Stored items

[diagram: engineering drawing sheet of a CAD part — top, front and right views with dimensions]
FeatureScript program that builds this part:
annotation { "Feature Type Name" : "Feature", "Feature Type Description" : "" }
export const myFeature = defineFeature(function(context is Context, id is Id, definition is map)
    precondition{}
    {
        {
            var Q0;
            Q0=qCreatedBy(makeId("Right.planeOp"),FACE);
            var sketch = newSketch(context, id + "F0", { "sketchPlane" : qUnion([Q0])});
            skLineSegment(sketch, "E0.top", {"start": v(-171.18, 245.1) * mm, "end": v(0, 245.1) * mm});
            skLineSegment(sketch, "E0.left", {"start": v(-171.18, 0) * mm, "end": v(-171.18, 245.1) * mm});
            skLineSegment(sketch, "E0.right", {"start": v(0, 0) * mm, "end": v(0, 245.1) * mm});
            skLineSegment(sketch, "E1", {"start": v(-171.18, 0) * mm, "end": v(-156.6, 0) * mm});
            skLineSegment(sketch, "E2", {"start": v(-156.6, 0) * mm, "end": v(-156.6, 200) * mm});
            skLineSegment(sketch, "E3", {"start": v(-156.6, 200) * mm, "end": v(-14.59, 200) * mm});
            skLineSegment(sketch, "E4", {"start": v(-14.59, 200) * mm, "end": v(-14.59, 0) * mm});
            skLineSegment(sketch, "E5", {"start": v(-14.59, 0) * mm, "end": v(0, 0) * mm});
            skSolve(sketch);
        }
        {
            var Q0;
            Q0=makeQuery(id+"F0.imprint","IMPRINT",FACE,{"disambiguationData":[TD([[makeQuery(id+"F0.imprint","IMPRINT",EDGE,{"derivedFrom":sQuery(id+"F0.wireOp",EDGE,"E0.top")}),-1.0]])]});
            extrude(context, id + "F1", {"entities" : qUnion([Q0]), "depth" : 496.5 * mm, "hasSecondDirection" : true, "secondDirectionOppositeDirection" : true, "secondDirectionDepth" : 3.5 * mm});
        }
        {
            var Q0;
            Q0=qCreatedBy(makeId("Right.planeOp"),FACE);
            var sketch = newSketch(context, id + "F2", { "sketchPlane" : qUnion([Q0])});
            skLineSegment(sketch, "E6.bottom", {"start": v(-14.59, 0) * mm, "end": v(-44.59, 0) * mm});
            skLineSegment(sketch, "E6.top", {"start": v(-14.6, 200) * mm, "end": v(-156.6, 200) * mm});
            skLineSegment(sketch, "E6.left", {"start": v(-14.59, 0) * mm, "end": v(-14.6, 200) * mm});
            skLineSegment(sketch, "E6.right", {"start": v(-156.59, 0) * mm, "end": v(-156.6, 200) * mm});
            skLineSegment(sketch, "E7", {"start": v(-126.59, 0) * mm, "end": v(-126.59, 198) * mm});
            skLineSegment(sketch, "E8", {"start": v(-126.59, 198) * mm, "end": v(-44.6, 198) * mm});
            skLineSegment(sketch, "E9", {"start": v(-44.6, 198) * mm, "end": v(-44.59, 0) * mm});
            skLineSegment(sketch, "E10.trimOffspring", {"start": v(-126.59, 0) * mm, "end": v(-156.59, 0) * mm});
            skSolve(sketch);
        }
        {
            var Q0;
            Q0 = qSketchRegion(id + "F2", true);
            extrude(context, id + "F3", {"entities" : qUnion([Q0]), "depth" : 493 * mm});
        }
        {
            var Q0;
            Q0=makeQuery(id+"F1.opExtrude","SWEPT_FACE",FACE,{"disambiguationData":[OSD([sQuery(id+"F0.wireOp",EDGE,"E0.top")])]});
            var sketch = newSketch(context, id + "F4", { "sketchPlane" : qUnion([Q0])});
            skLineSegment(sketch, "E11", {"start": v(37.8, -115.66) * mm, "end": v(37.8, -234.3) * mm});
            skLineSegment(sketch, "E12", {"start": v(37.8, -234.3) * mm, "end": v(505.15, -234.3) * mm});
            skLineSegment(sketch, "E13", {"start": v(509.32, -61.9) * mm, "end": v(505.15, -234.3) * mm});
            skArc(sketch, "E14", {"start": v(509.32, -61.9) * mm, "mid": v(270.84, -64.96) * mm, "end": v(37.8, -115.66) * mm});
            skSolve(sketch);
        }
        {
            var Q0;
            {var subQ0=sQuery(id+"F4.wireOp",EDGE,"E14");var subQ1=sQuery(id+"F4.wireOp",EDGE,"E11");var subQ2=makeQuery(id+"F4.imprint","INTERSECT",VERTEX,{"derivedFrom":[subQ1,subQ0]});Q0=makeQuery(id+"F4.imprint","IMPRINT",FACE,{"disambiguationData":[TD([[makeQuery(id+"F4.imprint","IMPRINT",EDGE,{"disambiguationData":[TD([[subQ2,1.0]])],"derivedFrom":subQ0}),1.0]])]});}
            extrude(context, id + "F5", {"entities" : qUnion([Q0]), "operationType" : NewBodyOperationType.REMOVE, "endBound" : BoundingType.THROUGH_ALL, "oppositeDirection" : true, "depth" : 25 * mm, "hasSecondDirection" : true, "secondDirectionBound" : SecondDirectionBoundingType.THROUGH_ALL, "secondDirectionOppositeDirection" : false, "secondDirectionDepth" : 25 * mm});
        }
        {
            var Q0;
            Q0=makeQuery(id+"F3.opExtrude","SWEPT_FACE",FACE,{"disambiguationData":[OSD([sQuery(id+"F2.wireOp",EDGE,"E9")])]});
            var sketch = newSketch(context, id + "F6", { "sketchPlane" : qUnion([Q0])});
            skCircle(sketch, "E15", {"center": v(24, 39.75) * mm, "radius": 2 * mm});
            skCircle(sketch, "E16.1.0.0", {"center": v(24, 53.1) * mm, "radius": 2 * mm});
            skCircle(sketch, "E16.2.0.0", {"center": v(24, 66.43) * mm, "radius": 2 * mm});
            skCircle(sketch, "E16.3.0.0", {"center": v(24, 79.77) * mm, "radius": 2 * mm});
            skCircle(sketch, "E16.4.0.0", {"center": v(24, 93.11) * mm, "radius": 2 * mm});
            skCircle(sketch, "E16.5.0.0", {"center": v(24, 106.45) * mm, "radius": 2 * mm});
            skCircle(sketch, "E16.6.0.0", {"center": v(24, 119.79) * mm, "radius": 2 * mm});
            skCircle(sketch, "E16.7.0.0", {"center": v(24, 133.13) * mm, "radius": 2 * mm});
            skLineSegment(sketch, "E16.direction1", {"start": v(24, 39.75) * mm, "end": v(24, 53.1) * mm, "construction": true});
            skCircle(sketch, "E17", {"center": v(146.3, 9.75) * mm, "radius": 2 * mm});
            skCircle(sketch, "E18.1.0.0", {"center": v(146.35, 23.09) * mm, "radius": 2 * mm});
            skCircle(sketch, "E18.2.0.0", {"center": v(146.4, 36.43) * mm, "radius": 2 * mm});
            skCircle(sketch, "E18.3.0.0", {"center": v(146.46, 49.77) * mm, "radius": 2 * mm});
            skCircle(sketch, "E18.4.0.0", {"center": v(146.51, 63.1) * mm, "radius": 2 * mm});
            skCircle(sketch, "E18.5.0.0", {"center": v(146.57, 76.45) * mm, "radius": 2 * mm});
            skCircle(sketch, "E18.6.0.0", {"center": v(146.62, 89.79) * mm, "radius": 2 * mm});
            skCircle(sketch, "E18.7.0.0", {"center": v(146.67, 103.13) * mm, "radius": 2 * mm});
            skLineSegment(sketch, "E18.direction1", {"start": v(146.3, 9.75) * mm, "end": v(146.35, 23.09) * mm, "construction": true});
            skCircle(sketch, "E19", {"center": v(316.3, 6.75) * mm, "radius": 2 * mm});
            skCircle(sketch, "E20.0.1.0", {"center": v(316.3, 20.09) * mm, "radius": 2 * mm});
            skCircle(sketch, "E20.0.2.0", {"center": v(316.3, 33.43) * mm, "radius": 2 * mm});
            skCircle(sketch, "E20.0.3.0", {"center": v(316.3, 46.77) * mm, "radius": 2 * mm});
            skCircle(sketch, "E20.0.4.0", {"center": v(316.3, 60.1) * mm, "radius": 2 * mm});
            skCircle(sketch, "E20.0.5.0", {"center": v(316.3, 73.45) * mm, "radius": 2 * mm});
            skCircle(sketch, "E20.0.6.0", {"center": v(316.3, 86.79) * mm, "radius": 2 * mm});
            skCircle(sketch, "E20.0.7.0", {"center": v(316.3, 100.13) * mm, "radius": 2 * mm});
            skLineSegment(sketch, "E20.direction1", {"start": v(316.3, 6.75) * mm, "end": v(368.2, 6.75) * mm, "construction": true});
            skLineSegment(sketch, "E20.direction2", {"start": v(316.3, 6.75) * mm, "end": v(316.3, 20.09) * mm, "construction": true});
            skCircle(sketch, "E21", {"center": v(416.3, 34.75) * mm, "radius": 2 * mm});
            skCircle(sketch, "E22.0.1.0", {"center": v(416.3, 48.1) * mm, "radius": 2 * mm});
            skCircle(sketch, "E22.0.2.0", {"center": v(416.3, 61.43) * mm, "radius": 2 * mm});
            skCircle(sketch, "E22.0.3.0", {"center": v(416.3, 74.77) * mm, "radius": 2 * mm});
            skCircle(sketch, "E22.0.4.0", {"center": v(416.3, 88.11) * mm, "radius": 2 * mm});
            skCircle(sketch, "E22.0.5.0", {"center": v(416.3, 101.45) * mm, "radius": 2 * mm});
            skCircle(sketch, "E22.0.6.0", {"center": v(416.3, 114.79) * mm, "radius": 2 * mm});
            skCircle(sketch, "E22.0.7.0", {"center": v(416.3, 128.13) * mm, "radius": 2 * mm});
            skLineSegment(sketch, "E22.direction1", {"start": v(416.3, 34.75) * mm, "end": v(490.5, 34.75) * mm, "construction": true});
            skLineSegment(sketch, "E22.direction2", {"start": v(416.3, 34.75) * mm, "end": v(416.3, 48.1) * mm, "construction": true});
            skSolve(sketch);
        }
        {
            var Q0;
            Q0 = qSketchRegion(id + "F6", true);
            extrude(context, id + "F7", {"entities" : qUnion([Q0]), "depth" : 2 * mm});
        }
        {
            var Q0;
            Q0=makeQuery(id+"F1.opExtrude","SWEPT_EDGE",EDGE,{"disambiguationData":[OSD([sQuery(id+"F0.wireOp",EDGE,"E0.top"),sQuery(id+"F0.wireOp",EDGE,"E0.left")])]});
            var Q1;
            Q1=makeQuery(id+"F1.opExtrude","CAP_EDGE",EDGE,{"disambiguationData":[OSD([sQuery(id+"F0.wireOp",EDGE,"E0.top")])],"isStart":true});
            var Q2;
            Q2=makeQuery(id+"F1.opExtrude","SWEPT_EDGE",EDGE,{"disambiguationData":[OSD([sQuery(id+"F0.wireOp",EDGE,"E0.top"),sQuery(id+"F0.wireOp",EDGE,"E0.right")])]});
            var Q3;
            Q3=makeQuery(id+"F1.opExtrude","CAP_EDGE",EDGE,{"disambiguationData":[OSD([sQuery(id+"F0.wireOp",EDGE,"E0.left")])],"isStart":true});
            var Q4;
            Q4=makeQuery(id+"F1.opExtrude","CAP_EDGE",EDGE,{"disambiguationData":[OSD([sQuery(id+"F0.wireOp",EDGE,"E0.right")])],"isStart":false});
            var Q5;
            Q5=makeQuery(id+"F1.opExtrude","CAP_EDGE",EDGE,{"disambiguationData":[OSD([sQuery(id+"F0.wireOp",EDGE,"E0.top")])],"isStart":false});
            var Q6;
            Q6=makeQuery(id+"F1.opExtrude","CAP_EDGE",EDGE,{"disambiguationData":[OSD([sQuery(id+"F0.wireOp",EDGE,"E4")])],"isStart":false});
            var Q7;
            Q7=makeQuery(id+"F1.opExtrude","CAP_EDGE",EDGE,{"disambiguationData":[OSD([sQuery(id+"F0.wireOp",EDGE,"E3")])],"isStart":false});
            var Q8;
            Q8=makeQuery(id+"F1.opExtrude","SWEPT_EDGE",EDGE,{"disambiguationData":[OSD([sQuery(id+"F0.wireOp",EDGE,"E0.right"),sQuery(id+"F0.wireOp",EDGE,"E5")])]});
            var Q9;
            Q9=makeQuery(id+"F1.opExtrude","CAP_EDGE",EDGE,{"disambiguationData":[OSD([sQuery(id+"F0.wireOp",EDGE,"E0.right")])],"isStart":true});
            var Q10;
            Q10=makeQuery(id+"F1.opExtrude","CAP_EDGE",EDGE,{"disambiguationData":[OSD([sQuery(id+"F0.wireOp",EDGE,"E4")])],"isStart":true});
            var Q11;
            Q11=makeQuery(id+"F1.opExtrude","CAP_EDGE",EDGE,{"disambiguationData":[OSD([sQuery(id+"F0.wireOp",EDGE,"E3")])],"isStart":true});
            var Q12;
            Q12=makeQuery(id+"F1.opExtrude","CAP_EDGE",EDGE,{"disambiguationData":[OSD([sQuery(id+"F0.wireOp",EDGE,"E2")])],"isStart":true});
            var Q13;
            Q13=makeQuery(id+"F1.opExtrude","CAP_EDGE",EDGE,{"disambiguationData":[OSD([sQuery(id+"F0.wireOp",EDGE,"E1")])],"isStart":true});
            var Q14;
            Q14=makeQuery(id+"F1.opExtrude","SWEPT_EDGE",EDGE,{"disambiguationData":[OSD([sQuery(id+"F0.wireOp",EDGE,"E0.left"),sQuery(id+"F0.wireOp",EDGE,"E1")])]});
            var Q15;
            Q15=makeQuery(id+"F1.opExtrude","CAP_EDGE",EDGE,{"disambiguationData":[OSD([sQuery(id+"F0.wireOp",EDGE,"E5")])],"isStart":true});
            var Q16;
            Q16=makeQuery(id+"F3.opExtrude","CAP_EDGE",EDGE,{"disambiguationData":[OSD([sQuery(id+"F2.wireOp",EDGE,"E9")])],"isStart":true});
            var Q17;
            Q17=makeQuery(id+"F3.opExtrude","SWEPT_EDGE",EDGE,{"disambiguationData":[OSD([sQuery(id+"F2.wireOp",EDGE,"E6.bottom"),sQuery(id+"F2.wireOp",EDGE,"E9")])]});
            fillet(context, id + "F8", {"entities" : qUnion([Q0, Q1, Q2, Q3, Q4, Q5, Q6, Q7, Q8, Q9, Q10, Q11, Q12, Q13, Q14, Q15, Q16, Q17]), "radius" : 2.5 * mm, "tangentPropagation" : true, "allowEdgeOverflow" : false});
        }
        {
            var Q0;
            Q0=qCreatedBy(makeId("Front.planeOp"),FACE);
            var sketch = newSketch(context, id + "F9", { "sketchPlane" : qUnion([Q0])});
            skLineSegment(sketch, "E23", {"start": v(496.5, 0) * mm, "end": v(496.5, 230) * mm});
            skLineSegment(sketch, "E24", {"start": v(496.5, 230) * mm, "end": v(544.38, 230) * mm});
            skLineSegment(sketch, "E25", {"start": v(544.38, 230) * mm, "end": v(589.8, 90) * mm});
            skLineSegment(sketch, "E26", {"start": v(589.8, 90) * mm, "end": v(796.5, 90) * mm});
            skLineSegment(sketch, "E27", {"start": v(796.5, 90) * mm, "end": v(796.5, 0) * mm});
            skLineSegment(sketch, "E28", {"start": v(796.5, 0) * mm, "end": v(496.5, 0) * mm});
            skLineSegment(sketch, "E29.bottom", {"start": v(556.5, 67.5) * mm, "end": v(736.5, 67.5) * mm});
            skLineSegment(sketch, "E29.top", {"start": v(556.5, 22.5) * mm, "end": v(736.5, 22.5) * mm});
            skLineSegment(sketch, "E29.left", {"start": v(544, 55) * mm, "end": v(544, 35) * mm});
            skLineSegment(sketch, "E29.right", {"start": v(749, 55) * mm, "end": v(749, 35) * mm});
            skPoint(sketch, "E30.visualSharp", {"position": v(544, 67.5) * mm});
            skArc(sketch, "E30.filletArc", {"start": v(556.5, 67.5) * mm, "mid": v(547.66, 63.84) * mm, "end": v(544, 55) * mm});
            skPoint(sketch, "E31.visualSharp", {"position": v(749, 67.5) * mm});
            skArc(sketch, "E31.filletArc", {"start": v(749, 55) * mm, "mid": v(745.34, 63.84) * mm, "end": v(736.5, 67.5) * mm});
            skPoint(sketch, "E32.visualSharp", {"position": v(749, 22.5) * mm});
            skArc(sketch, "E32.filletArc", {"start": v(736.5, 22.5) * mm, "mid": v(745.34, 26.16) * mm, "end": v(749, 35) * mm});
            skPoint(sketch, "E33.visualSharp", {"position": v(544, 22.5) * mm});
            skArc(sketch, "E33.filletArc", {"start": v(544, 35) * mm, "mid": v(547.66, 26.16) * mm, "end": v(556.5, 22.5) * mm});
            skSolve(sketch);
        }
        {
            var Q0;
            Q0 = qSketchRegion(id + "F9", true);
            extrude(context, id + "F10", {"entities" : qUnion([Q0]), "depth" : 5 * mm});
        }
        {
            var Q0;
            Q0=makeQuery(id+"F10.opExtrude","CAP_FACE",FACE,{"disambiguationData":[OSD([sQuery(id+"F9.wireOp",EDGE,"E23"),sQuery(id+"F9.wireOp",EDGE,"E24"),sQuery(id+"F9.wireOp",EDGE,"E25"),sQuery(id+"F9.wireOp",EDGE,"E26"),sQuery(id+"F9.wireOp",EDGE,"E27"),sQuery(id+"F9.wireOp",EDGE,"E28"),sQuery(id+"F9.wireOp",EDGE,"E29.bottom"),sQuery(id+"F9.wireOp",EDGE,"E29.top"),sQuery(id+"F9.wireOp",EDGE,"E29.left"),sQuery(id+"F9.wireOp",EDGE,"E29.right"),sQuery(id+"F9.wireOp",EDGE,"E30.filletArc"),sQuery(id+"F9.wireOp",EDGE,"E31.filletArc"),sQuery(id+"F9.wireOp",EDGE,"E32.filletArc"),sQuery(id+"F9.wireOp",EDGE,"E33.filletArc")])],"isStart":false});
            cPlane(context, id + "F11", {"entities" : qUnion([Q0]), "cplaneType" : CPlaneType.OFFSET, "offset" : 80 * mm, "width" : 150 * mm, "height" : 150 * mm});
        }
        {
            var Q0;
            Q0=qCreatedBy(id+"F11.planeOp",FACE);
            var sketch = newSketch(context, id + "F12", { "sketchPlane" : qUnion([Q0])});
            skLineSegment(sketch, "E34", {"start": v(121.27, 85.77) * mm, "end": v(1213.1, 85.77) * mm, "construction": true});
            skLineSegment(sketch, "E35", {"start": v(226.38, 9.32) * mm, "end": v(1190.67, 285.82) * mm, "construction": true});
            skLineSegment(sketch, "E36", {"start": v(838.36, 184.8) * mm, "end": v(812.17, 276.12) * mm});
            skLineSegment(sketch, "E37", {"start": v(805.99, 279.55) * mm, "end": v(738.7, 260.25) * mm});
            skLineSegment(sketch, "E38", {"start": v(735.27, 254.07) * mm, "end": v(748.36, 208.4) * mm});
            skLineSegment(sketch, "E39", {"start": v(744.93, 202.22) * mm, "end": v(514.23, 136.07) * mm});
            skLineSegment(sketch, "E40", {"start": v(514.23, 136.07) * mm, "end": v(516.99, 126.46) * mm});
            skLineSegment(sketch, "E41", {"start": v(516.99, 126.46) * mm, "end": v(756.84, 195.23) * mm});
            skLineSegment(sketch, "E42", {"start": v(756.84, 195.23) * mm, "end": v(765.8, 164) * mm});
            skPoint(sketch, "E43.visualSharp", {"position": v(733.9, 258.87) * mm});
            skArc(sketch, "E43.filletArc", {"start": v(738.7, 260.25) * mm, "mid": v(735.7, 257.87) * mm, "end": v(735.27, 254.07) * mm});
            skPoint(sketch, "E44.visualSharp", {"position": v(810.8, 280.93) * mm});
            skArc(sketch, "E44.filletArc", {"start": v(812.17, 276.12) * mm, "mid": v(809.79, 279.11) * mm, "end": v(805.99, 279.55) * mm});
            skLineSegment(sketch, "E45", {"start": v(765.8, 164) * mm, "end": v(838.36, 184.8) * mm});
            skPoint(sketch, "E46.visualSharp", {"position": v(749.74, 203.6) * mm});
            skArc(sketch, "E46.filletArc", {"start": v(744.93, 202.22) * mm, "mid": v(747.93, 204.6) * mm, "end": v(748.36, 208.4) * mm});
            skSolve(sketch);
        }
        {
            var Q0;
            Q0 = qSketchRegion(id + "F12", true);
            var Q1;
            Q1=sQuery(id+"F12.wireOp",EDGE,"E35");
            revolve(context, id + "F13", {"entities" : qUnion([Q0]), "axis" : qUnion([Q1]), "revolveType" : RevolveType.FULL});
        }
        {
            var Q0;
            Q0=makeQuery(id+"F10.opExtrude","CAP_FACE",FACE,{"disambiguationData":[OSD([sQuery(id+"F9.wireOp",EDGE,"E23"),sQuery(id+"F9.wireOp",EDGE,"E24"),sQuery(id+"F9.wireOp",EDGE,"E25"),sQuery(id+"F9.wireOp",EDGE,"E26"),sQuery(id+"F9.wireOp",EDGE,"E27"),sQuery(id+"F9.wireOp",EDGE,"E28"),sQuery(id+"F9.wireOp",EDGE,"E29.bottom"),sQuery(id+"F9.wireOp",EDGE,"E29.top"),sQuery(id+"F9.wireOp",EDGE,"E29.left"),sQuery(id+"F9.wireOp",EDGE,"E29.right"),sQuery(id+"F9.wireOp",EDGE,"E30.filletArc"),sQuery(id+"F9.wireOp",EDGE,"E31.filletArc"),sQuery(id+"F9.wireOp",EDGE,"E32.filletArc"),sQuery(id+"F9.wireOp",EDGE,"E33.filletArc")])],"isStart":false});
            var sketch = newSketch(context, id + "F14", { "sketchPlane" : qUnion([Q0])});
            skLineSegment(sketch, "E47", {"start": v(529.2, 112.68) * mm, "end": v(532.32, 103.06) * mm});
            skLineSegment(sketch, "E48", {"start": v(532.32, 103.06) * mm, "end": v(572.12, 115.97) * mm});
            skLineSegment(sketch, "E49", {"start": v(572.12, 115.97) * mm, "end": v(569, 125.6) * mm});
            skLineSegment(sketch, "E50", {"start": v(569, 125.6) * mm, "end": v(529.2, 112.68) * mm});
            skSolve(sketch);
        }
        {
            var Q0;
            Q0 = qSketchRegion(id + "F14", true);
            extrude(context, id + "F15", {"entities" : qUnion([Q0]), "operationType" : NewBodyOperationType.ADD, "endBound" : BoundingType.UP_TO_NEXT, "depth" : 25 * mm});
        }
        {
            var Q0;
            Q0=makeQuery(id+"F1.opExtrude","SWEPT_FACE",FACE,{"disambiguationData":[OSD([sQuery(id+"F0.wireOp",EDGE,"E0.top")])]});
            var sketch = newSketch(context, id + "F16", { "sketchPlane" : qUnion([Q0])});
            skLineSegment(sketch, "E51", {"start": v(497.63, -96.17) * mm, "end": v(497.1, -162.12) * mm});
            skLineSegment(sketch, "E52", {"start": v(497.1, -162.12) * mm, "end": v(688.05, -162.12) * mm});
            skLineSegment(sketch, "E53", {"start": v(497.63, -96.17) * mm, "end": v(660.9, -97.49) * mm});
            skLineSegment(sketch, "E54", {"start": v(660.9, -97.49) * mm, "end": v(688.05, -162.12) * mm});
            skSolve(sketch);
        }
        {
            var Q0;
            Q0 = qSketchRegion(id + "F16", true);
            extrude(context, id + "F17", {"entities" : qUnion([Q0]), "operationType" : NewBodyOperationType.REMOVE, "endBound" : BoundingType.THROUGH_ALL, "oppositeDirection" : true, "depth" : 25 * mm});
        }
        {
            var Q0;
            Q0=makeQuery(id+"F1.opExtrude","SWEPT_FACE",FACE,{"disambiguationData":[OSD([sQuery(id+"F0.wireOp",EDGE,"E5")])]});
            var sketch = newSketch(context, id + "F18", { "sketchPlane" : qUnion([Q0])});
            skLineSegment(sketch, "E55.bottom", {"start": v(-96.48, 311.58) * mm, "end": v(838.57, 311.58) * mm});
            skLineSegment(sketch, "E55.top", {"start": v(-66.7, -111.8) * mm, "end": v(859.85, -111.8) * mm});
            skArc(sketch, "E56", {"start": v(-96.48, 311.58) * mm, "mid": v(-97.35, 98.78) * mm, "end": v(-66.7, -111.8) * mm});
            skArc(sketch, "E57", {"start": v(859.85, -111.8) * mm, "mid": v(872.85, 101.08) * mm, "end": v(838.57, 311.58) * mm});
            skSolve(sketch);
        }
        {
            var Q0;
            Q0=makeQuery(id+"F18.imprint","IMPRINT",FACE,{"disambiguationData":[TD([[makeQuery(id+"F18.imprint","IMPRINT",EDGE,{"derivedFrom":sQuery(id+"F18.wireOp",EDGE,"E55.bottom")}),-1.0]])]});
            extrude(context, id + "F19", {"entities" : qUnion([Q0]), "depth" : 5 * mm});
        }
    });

Stated exercise: Which lines in the records above contain the string "visualSharp"? Pick out every one of them and copy each line in full.

Full solution:
            skPoint(sketch, "E30.visualSharp", {"position": v(544, 67.5) * mm});
            skPoint(sketch, "E31.visualSharp", {"position": v(749, 67.5) * mm});
            skPoint(sketch, "E32.visualSharp", {"position": v(749, 22.5) * mm});
            skPoint(sketch, "E33.visualSharp", {"position": v(544, 22.5) * mm});
            skPoint(sketch, "E43.visualSharp", {"position": v(733.9, 258.87) * mm});
            skPoint(sketch, "E44.visualSharp", {"position": v(810.8, 280.93) * mm});
            skPoint(sketch, "E46.visualSharp", {"position": v(749.74, 203.6) * mm});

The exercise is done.